La formación real había despegado en una etapa bastante temprana de la evacuación de la base, y Toller sabía que cuando ya hacía más de un día que habían atravesado el punto medio, tendrían encima una fila de naves en una altura de unos mil quinientos kilómetros. Si no hubiesen estado ocultas a la vista por la sedante magnitud de su propio globo, la mayoría de ellas serían invisibles a causa de la distancia. Sin embargo, había recibido una prueba inquietante de su existencia. Tenía la forma de una lluvia diseminada, espasmódica y terrorífica. Una lluvia cuyas gotas eran sólidas y su tamaño variado, desde naves enteras a cuerpos humanos.
En tres ocasiones diferentes, vio precipitarse naves destrozadas, con las barquillas envueltas en los restos de sus globos que aleteaban lentamente, obligadas a la caída de un día de duración hasta Overland. Esto le hacía suponer que todo vestigio de orden había desaparecido de Ro-Atabri durante las últimas horas; y que en el caos algunas naves habían sido tomadas por pilotos inexpertos o dirigidas por rebeldes sin ningún conocimiento de aviación. Parecía como si muchas de ellas hubiesen pasado el punto medio sin haber dado el vuelco, aumentando su velocidad por la atracción creciente de Overland hasta que las tensiones en las frágiles envolturas las habían desgarrado.
Una vez vio una barquilla cayendo a plomo sin su globo, manteniendo la posición adecuada gracias a las cuerdas de arrastre y a los montantes de aceleración, y una docena de soldados en su barandilla, observando en silencio la procesión de naves que aún se mantenían en el aire, que sería su último y tenue contacto con la humanidad y con la vida.
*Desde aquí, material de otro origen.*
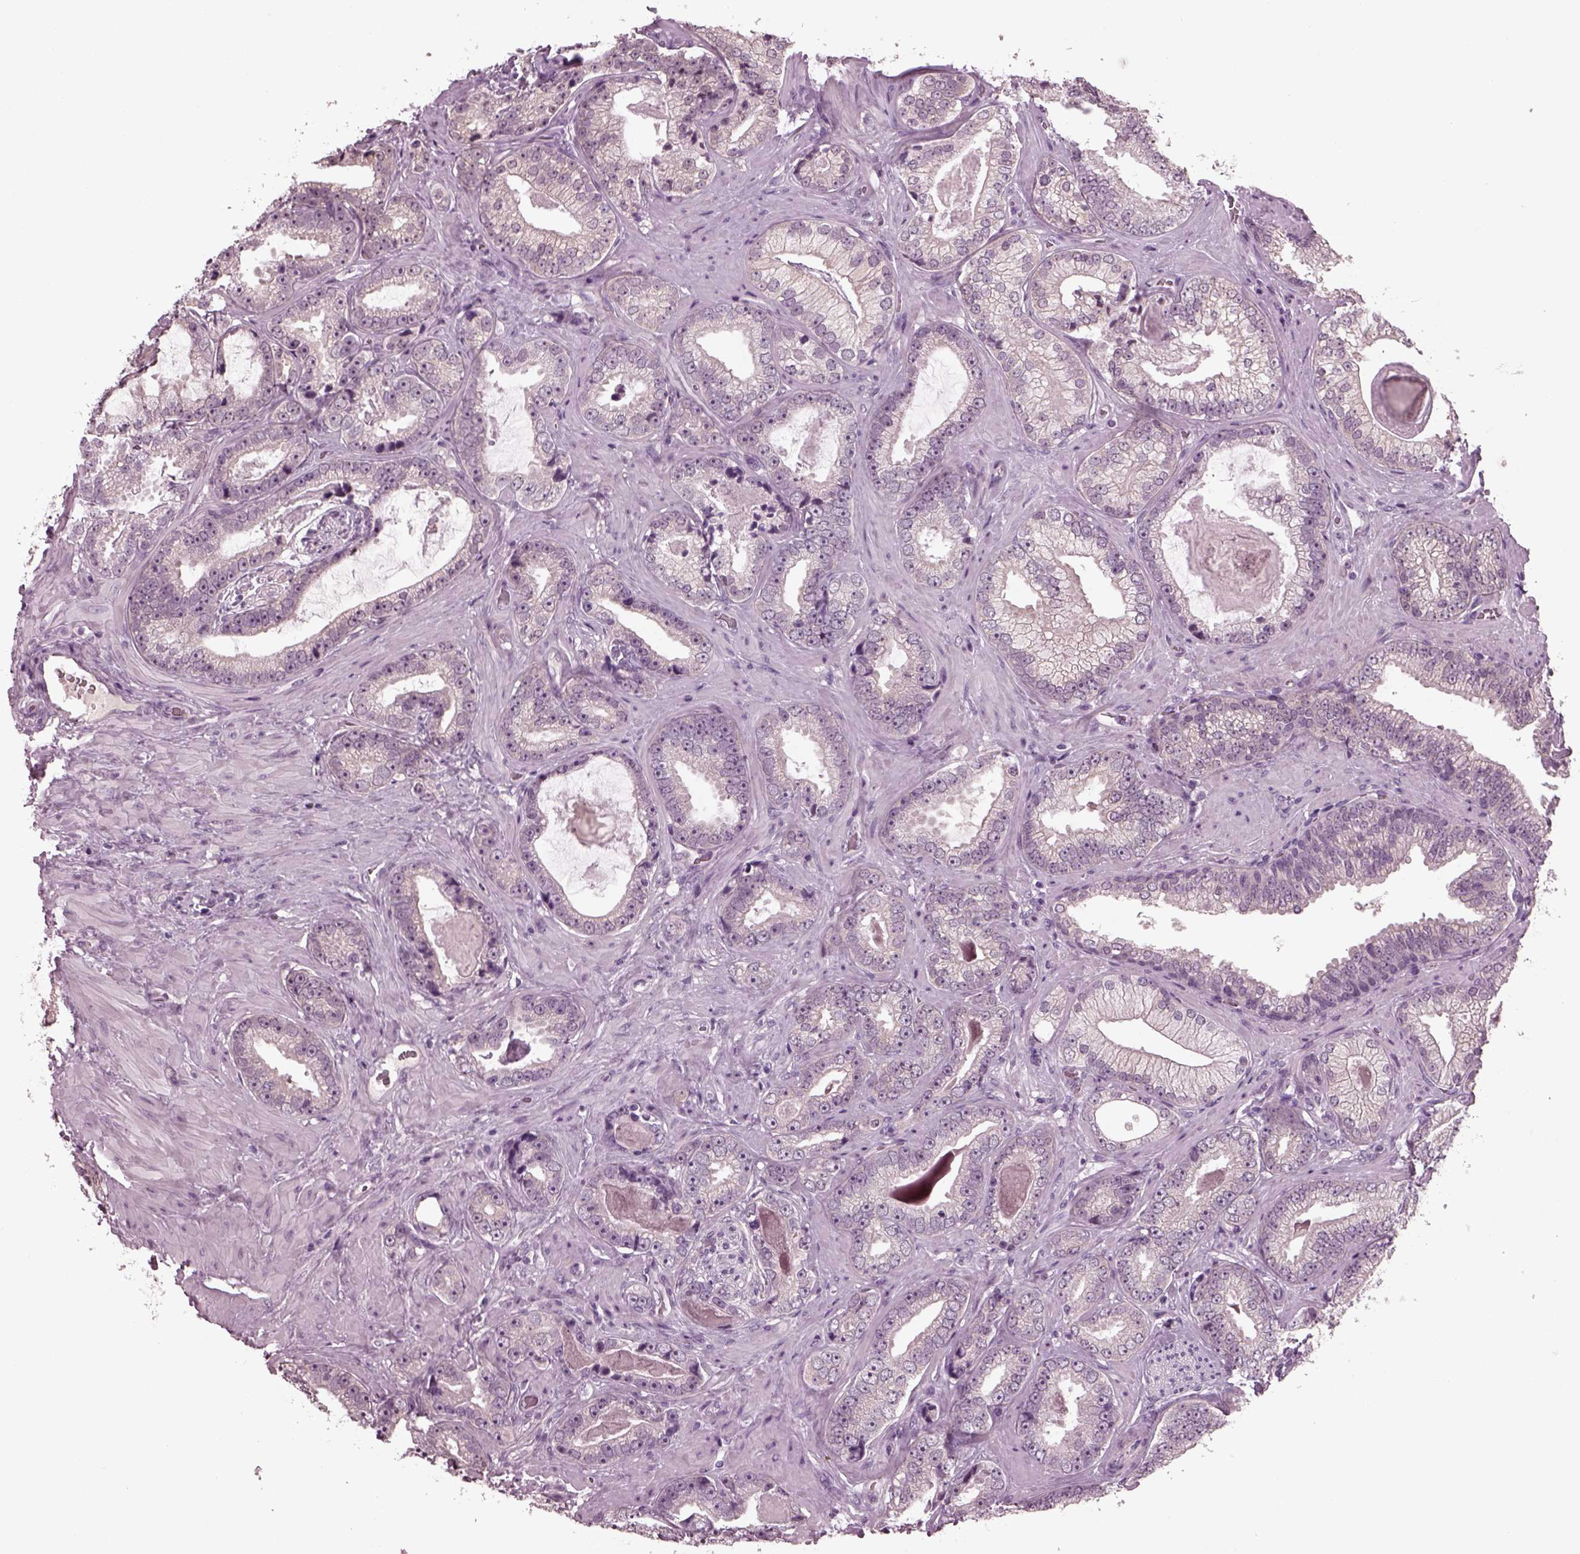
{"staining": {"intensity": "negative", "quantity": "none", "location": "none"}, "tissue": "prostate cancer", "cell_type": "Tumor cells", "image_type": "cancer", "snomed": [{"axis": "morphology", "description": "Adenocarcinoma, Low grade"}, {"axis": "topography", "description": "Prostate"}], "caption": "Prostate cancer (adenocarcinoma (low-grade)) stained for a protein using immunohistochemistry (IHC) exhibits no staining tumor cells.", "gene": "CLCN4", "patient": {"sex": "male", "age": 61}}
Pero la mayoría de los objetos que caían eran menores: utensilios de cocina, cajas ornamentadas, sacos de provisiones, cuerpos humanos y animales. Evidencias de accidentes catastróficos a kilómetros de distancia en el bamboleante rimero de naves.
No muy lejos del punto medio, cuando la atracción de Overland era todavía débil y la velocidad de descenso lenta, cayó un joven junto a la nave, tan cerca que Toller pudo distinguir claramente sus facciones. Quizá en un alarde de valentía o en un intento desesperado de establecer una última comunicación con otro ser humano, el joven llamó a Toller, casi con alegría, y lo saludó con la mano. Toller no respondió, sintiendo que hacerlo habría sido contribuir a una parodia atroz, y se quedó petrificado en la baranda, consternado e incapaz de desviar su mirada del hombre condenado durante los minutos que tardó en desaparecer de su vista.
Horas más tarde, cuando la oscuridad le rodeaba por todas partes e intentaba dormir, siguió pensando en el hombre que caía, que ya habría adelantado unos mil quinientos kilómetros a la flota de migración, y se preguntó cómo estaría preparándose para el impacto final…
Confortado por la adormilada presencia de Setwan sobre sus rodillas, Toller manejaba el quemador como un autómata, midiendo inconscientemente las ráfagas con los latidos de su corazón, cuando de pronto la luz del día volvió. Parpadeó varias veces y enseguida se dio cuenta de que algo iba mal, que sólo dos de las tres naves de la formación real se mantenían a su altura.